|READY? FIRE! AIM... source: https://media.azpm.org/master/image/2012/4/6/2col-ff/civil-war_firing-line_fullframe.jpg|
I’ve long known that I can be impulsive and highly engaged when I’m passionate about something. In one anecdote, I was helping a friend move and we were working on taking apart the bed. I immediately started to remove the screws and bolts until my friend just lifted the frame and showed it was a simpler operation. In startups, I’ve been hooked on an idea and gone door-to-door that afternoon with businesses to test the idea.
Then more recently, there’s the awkward opportunity where I open an email up, and start writing all sorts of incredibly deep, probably overzealous, and yet genuine message. It just so happened to span several hundred words long… whoops! Having a “ready, fire, aim” mentality is dangerous. Being that way at 2AM is a whole other level. As “How I Met Your Mother” showed, “nothing good happens after 2AM”.
I was talking to an entrepreneur buddy recently about my overzealousness, he laughed, and said that it’s a common trait amongst entrepreneurs. It can be good, and it can be bad. Some reflections from this most recent experience and how to embrace and mitigate this mentality:
- Can Impulse Be Sustainable? Everyone gets excited about something new from the get-go. However, is that impulse something that you can be excited about for weeks? Months? Years? Building a startup can be fun and in some ways, impulsive. However, the stamina required to continue a startup against the emotional, social, physical, etc. drains can be tough to overcome.

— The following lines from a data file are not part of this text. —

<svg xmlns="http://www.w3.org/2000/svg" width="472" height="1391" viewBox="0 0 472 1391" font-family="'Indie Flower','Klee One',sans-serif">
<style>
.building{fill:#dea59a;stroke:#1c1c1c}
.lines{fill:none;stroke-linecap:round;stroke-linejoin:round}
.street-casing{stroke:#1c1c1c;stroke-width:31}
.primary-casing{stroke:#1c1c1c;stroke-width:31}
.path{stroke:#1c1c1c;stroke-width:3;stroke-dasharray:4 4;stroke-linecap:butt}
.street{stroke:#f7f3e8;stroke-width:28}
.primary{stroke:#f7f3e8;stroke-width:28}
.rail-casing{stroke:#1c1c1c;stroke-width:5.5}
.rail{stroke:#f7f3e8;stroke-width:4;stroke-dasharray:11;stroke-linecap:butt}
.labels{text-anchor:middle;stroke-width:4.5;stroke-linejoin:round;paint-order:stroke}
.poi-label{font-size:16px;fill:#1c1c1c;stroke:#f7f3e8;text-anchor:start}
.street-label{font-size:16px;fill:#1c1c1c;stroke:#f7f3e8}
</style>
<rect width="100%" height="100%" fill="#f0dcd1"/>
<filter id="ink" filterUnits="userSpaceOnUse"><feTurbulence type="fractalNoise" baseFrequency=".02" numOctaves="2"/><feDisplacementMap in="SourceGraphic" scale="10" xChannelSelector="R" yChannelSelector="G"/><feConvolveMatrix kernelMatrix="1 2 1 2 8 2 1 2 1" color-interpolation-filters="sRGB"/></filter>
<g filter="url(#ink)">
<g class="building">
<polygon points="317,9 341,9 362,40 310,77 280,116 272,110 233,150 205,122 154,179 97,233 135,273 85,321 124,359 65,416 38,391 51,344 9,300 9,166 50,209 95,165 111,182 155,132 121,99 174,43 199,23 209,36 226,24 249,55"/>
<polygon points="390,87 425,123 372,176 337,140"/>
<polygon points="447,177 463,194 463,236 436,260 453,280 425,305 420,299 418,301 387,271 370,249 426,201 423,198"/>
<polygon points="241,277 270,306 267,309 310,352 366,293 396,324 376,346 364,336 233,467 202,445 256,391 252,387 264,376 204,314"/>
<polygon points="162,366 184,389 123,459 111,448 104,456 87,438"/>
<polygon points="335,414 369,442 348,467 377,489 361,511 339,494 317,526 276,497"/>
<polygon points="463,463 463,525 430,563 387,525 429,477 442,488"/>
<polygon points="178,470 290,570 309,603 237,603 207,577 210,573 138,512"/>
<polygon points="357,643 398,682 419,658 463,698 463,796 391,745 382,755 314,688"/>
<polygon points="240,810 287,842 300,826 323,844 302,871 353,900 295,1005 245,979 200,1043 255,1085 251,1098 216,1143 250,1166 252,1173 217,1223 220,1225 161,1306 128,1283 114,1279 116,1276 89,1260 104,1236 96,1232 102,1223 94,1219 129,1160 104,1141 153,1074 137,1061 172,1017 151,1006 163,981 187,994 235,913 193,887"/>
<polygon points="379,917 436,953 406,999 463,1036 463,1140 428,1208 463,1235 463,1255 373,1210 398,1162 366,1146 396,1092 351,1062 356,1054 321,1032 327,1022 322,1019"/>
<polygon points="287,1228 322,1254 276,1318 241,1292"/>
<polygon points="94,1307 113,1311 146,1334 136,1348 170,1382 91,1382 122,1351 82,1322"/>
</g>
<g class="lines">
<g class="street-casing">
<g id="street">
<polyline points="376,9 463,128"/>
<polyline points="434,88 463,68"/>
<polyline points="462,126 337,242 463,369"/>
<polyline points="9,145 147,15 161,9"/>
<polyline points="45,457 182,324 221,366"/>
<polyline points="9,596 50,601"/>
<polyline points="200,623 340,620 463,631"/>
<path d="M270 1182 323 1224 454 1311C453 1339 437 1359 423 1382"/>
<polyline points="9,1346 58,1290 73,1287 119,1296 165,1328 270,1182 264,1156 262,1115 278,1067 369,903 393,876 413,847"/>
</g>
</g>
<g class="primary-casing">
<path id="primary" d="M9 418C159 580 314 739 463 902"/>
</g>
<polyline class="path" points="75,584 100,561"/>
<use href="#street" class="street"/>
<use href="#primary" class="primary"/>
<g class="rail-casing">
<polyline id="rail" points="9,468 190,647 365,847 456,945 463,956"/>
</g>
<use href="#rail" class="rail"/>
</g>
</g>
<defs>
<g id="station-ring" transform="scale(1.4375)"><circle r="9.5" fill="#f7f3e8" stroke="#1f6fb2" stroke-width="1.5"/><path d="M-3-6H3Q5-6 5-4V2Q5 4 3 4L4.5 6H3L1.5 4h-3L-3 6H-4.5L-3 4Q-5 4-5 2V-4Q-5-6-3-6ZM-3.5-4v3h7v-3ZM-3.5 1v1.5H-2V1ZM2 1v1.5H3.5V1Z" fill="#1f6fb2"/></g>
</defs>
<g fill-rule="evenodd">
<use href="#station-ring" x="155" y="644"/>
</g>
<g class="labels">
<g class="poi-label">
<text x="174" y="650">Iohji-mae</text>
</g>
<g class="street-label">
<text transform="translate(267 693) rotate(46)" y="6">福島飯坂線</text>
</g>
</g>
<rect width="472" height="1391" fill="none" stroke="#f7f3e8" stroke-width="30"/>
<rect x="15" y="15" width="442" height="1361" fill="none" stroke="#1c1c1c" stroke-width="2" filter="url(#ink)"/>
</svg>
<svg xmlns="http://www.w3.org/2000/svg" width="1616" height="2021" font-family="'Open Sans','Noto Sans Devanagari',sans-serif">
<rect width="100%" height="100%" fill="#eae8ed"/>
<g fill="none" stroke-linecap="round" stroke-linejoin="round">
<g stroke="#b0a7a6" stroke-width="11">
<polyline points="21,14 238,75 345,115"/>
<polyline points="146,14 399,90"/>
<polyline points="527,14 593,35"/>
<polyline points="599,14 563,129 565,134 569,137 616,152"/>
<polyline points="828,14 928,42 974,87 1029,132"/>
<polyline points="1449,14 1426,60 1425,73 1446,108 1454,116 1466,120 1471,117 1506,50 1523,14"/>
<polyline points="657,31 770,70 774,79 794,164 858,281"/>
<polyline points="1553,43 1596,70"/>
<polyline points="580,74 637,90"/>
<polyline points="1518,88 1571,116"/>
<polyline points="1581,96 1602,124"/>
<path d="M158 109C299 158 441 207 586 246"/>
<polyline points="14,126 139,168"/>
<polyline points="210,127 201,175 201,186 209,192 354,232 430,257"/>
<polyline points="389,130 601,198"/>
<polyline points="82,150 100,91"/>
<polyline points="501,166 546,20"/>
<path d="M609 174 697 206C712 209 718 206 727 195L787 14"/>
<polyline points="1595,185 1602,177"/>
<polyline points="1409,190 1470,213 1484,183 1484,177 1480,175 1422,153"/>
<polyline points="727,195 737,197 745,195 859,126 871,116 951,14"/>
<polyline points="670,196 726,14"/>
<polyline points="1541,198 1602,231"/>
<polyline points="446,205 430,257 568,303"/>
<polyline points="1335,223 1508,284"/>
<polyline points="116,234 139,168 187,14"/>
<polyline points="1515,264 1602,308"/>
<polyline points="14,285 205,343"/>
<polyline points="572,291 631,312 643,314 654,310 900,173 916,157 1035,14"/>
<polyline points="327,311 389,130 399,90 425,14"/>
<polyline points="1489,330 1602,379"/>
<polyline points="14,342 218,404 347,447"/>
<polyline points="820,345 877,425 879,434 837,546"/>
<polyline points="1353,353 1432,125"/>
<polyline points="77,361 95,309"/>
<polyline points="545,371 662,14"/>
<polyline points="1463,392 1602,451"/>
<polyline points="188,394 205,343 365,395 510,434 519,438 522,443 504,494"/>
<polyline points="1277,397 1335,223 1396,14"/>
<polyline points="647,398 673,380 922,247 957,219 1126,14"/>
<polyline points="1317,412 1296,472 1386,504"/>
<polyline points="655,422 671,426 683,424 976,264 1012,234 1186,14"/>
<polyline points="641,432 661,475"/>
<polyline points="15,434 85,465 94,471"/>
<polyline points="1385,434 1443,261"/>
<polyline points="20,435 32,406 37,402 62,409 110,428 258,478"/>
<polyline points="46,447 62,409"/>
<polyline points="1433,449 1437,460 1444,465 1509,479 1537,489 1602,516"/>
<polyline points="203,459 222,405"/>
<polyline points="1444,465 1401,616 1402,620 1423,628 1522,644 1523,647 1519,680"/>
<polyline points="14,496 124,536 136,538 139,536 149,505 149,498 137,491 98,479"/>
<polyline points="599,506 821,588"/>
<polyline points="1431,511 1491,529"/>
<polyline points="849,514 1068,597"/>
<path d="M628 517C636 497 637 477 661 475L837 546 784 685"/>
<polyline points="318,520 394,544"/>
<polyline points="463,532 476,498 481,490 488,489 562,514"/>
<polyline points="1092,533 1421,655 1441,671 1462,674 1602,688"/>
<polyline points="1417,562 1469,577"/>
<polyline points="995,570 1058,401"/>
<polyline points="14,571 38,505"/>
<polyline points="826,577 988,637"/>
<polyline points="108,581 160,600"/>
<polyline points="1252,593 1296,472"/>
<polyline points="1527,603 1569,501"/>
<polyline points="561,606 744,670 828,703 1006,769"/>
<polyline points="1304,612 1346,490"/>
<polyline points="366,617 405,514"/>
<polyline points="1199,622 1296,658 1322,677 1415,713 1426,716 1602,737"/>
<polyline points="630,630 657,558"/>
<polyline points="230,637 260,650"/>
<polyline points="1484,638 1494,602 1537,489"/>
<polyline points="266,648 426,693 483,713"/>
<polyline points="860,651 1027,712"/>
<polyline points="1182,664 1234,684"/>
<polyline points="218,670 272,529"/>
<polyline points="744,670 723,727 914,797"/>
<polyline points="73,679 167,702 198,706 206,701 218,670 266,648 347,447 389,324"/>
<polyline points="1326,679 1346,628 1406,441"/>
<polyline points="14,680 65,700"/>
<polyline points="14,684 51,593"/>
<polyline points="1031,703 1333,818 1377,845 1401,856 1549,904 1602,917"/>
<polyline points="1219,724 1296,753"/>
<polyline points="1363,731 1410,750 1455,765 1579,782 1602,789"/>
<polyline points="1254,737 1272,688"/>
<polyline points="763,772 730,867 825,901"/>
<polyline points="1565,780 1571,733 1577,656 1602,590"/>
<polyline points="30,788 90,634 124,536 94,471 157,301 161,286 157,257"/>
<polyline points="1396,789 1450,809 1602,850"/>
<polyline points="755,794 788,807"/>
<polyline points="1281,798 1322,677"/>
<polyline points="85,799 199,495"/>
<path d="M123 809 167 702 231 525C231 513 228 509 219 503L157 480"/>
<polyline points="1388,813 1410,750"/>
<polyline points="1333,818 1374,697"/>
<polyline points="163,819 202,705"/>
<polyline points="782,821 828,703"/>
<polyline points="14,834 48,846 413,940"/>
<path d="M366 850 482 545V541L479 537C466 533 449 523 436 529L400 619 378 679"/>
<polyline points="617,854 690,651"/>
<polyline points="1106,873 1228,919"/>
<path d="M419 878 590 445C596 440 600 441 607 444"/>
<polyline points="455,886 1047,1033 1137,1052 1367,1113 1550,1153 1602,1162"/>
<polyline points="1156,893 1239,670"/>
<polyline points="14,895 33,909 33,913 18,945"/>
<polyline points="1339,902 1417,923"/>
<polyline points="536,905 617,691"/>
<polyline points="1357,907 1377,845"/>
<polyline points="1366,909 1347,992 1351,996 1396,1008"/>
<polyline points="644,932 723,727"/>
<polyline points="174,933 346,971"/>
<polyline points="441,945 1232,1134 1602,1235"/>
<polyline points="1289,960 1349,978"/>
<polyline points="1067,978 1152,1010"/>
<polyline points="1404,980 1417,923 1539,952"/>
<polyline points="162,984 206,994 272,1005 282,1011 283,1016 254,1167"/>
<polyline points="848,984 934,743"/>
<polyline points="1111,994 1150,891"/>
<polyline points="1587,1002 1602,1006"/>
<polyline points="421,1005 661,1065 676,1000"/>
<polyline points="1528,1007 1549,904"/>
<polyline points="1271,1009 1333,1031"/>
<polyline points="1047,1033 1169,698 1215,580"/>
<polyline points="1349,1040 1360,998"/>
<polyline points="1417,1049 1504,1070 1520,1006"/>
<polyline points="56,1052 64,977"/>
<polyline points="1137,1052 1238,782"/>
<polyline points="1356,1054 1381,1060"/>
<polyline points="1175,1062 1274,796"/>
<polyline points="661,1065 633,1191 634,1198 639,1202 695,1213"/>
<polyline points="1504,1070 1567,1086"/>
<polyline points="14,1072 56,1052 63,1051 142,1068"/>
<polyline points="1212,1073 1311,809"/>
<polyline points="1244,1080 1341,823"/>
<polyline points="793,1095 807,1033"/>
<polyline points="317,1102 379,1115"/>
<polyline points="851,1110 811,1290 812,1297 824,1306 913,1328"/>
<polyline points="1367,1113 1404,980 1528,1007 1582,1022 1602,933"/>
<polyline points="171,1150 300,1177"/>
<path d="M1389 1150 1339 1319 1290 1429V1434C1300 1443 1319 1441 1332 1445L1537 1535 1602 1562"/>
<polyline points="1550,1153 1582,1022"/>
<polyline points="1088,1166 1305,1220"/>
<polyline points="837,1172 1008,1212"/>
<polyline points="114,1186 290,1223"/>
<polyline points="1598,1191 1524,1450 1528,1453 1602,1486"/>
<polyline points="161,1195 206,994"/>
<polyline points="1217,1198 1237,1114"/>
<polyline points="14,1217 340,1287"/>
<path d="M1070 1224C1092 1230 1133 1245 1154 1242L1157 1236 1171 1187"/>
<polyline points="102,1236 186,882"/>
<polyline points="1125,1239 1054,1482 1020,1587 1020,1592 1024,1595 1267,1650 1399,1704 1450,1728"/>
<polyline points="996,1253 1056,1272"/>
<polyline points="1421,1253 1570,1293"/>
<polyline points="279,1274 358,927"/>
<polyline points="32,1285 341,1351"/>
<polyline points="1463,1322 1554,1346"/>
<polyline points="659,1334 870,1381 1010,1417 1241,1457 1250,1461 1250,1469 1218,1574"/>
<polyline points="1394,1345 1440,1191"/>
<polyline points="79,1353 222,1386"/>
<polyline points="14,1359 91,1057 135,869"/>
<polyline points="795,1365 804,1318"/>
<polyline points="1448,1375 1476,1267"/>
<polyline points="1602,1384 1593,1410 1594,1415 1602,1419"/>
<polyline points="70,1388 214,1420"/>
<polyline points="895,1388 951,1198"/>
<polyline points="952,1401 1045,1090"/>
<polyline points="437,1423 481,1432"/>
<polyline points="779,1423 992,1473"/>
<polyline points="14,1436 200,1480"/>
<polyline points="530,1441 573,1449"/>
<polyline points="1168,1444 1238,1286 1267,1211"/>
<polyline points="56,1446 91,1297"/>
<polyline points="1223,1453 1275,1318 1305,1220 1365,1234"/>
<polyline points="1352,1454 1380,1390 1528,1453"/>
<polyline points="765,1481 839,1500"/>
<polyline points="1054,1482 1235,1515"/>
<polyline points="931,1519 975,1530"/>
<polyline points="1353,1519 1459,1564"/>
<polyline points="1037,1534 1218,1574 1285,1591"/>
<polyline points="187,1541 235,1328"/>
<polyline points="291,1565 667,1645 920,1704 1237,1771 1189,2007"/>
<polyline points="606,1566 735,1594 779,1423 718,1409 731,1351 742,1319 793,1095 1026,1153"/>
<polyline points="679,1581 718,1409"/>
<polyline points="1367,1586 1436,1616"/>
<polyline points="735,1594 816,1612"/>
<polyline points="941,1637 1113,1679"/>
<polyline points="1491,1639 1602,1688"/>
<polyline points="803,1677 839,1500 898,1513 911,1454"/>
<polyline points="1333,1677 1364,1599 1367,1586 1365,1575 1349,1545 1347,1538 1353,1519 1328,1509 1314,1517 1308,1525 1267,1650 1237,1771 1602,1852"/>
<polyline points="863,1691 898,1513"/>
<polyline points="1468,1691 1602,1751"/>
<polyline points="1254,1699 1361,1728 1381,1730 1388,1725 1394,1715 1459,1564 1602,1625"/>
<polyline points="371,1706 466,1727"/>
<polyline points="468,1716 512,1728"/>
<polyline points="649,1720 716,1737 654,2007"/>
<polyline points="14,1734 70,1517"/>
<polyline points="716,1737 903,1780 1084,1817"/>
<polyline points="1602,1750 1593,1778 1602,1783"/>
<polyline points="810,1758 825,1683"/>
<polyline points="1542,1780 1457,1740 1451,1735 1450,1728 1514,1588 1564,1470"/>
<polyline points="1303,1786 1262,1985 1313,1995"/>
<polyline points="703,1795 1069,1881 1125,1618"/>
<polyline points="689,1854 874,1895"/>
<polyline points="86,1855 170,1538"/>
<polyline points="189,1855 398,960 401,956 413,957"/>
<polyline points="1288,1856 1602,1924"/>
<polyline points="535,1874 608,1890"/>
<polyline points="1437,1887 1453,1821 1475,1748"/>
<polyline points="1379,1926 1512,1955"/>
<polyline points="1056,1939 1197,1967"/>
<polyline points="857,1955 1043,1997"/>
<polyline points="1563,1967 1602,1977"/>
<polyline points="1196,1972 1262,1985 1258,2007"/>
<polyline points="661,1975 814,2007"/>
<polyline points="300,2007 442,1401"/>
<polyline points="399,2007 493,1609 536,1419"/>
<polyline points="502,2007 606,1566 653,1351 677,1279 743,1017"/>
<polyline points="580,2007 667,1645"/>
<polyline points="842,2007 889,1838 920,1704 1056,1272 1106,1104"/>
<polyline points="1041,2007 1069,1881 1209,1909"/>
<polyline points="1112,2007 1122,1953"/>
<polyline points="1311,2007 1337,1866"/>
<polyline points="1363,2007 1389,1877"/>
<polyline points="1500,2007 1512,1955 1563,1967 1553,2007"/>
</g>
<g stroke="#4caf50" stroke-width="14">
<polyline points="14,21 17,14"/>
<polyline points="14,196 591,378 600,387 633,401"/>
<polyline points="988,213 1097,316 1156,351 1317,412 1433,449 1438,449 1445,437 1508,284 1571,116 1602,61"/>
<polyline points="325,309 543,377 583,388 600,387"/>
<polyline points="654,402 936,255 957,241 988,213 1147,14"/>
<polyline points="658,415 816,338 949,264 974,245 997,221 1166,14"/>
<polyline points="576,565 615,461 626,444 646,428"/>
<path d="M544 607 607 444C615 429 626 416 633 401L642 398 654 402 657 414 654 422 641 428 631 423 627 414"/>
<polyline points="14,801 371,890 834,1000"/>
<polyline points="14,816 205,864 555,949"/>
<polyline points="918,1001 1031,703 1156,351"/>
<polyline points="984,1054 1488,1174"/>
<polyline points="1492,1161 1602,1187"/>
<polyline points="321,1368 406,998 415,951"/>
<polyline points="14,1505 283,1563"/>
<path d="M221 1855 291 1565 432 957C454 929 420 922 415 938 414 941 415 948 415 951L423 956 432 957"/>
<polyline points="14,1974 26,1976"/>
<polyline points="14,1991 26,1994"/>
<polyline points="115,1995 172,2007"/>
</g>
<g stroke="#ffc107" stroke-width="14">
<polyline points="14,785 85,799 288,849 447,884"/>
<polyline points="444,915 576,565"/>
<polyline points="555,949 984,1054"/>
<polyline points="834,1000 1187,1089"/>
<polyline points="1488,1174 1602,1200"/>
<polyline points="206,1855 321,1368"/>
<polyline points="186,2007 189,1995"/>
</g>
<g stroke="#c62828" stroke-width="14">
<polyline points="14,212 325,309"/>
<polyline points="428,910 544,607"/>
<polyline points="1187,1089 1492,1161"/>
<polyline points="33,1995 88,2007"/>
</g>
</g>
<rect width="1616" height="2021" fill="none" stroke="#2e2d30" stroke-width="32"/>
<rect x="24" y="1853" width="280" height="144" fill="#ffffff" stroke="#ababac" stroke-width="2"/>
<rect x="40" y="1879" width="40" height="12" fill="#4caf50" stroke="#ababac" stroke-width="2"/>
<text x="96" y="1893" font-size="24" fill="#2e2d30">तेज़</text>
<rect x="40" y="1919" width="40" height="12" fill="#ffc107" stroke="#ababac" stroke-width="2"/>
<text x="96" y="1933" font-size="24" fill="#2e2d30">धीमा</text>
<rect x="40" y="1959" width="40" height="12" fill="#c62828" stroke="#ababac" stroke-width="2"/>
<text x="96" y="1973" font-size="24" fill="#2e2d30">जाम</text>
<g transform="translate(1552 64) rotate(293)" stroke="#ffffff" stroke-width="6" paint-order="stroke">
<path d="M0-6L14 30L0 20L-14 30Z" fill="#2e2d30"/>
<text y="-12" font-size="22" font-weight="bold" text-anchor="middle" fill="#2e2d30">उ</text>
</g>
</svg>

- Co-Founders/ Trusted Mentors Can Limit the Risk. I’m not a fan of being a one-man band (solo-preneur). I’m somewhat doing it now with a new idea (I’ll share later), but it’s a long, lonely road. Being highly passionate and with a “ready, fire, aim” mentality (I’m calling it RFA from now on) doesn’t quite let me bounce ideas or have a great yin to my yang. Especially when it comes to having a technical partner, I’m nowhere as productive. My co-founders at Body Boss always gave great feedback, and there was always at least one person who played devil’s advocate. This really enabled the team to bounce ideas and think customer-oriented, design-focused, etc.
- Passion Gives You Some Serious Freedom and Creativity. Like in my more recent passionate outburst, it can be hard for me to contain. It comes from a deep place within, and sometimes, that’s a really great thing. It can be highly inspiring for others while also incredibly liberating for you. Most people tend to hold back what they say or perhaps lack the words to put their thoughts into words (or actions). Being able to share can be an amazing way to share with others how you really feel. As a leader, this can be a powerful motivator.
- I admit – I don’t always KNOW what I’m doing, but I BELIEVE in what I’m doing. True story. Building Body Boss, for example, was a great learning experience. I didn’t necessarily have “formal” sales practice in the past, but I could really feel what needed to be done. Everything from building and managing the pipeline to creating campaigns for outreach (to be known later as “drip marketing”) was all bore out of feeling. I’m certainly a man of conviction!
- Don’t Overwhelm Others With Your Passions! Winston Churchill once said, “If I had more time, I would have written a shorter letter”. As I write my blog posts and crazy emails, I realize that I can be incredibly intense with how much I write. In fact, I’ve been called intense by a fair share of people. Oftentimes when I write a lot, it’s because I just sat down and started tip-tapping on my keyboard. If I take a little time out to think and let things digest, my words can be more concise and much easier to consume for the reader. In face-to-face settings, I need to work on listening more than speaking, even if it’s a passionate subject. Read: I should practice brevity and “passing the stick”.
Reflecting on my past, it’s clear how passionate I can get, and how they can quickly lead me down many paths. However, it’s important to temper those passions and that “ready, fire, aim” mentality with the right balance of conciseness and analytics. Analytics meaning being able to think holistically about areas and critically. Till then, I’ll need to also remember what my triggers are and put in the right stop-gates to mitigate sending crazy-long letters at 2AM even if they’re well-received. *phew* Write to the right audience! Or more generically, know your audience!
What are your thoughts about being passionate and the “ready, fire, aim” mentality? How would you practice a little patience and stem off potentially long diatribes to the wrong people?